Parliament to rule he was “ill-informed” but not “mendacious,” according to the Guardian
The board of directors of British Sky Broadcasting, the News Corp.-owned satellite broadcaster, wrote a letter on Friday to the company’s shareholders asking them to re-elect James Murdoch as chairman.
The board said in the letter that Murdoch, who appeared before Parliament to testify about News Corp.’s phone-hacking scandal for a second time on Thursday, merits re-election given that the company has not suffered financially.
News Corp. owns 40 percent of BSkyB.
“We agreed that James Murdoch has done a first class job,” Nicholas Ferguson, BSkyB’s deputy chairman and senior independent director wrote. Ferguson added that he has acted with integrity in his time at Sky.
The thousands of cases of phone hacking at News Corp.’s now-defunct tabloid News of the World have tarnished News Corp.’s reputation in England and halted its attempted acquisition of the remaining shares of BSkyB.
But Murdoch, whose initial testimony was brought into question both by two former employees and a trove of internal documents, has continued as Chairman.
On Thursday, he again denied that he misled Parliament, and blamed the former employees for providing inconsistent testimony. The Guardian is reporting that Parliament will find him “ill-informed” but not “mendacious.”

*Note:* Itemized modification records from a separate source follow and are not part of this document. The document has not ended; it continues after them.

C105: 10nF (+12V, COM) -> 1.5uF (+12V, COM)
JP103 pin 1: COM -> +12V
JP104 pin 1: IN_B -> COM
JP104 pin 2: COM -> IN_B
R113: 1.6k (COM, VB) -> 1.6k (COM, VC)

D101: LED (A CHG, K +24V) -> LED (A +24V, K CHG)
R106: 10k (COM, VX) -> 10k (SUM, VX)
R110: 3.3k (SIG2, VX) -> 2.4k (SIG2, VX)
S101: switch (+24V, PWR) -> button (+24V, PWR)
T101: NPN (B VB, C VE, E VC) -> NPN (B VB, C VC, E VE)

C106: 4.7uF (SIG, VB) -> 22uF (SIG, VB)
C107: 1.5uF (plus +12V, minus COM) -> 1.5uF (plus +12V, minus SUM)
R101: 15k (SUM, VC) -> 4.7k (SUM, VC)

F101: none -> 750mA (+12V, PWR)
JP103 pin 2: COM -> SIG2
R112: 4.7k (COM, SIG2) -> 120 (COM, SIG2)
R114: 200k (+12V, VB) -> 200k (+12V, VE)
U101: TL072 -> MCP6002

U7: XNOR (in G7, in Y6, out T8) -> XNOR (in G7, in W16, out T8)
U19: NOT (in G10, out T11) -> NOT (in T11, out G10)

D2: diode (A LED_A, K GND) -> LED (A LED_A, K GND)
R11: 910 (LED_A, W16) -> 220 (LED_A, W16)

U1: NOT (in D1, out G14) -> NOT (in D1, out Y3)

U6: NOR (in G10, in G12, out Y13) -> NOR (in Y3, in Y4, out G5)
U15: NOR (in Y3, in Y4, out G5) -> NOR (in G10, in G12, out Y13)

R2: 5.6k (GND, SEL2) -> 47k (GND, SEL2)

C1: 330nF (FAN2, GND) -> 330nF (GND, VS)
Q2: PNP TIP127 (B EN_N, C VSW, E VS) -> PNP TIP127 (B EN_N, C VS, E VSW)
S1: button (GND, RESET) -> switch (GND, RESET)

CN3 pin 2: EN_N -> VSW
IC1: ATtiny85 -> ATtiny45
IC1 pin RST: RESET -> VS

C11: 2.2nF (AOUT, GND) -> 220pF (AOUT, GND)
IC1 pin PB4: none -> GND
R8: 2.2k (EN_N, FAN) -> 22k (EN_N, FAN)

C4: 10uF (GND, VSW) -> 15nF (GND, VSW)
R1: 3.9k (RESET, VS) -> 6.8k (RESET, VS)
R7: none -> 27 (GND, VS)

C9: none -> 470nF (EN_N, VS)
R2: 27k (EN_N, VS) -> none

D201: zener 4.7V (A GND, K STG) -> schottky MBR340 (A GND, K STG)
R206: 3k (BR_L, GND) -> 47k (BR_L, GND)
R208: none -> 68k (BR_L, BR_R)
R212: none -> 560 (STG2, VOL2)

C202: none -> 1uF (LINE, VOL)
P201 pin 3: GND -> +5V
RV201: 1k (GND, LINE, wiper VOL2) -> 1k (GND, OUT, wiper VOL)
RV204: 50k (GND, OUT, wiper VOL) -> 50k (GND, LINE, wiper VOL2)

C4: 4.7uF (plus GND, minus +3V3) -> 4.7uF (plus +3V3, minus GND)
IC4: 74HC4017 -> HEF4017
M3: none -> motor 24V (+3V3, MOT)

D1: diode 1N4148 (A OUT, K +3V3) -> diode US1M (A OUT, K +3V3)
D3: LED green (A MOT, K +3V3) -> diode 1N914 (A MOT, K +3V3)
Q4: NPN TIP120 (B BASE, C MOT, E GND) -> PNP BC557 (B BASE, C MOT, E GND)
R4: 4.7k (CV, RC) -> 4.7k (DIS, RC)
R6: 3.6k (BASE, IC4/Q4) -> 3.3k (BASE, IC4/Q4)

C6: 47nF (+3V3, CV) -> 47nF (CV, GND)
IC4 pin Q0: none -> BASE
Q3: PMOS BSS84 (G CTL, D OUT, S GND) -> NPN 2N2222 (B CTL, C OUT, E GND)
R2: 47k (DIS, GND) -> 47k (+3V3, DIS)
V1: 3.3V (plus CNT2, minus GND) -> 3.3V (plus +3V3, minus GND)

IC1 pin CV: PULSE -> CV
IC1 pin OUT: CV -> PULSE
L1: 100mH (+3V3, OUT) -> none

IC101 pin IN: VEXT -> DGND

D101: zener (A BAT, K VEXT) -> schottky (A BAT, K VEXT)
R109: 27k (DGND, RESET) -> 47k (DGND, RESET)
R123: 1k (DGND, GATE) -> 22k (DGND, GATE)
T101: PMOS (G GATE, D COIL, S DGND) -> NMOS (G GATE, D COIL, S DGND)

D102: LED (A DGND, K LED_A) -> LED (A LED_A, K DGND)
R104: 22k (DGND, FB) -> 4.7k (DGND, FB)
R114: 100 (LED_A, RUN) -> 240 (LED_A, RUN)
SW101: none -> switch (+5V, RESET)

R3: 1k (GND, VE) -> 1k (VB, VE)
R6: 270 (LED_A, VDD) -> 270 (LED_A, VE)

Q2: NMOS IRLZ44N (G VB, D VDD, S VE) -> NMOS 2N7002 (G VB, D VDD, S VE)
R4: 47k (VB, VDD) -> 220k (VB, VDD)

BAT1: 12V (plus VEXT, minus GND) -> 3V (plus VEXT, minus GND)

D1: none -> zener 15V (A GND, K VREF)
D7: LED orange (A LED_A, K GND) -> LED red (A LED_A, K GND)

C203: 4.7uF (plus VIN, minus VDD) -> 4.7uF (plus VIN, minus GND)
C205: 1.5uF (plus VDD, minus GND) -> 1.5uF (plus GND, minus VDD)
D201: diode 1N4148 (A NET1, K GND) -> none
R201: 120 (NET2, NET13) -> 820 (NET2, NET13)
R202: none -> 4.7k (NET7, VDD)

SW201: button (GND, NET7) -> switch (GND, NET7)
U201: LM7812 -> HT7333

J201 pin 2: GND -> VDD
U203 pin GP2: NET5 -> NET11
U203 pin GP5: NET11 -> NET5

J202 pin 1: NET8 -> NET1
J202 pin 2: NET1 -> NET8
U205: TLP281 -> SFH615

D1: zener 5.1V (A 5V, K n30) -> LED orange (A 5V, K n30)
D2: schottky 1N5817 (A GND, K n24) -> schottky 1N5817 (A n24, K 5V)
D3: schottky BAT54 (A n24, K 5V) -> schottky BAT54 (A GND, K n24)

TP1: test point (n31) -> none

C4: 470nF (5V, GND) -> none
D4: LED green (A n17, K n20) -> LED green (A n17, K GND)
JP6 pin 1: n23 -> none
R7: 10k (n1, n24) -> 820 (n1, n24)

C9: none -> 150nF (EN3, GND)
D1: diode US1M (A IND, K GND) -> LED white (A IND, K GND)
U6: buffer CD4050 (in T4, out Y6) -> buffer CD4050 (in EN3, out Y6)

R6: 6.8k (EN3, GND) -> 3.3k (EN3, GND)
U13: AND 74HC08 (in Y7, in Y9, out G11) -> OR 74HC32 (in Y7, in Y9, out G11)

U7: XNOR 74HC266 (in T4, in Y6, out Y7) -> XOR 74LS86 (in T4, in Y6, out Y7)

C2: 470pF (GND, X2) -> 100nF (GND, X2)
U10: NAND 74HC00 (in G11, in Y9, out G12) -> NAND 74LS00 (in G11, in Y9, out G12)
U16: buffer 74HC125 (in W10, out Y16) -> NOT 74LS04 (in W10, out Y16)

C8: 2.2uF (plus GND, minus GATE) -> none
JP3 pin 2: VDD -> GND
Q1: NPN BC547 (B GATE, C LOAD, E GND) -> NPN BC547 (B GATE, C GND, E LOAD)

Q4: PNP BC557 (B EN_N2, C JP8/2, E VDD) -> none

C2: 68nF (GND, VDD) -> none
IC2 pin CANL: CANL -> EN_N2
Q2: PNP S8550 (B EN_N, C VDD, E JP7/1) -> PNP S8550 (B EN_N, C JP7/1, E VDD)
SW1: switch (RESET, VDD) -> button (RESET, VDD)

Murdoch was one of several board members who received a substantial number of "no" votes from News Corp. shareholders when they voted on the board at their meeting in October. Their re-election was a foregone conclusion seeing as the Murdochs control 40 percent of voting stock.
No one expects Murdoch to lose his position in this case either, for the same reason.
Whether News Corp. will pursue its acquisition of BSkyB again in the future remains unclear.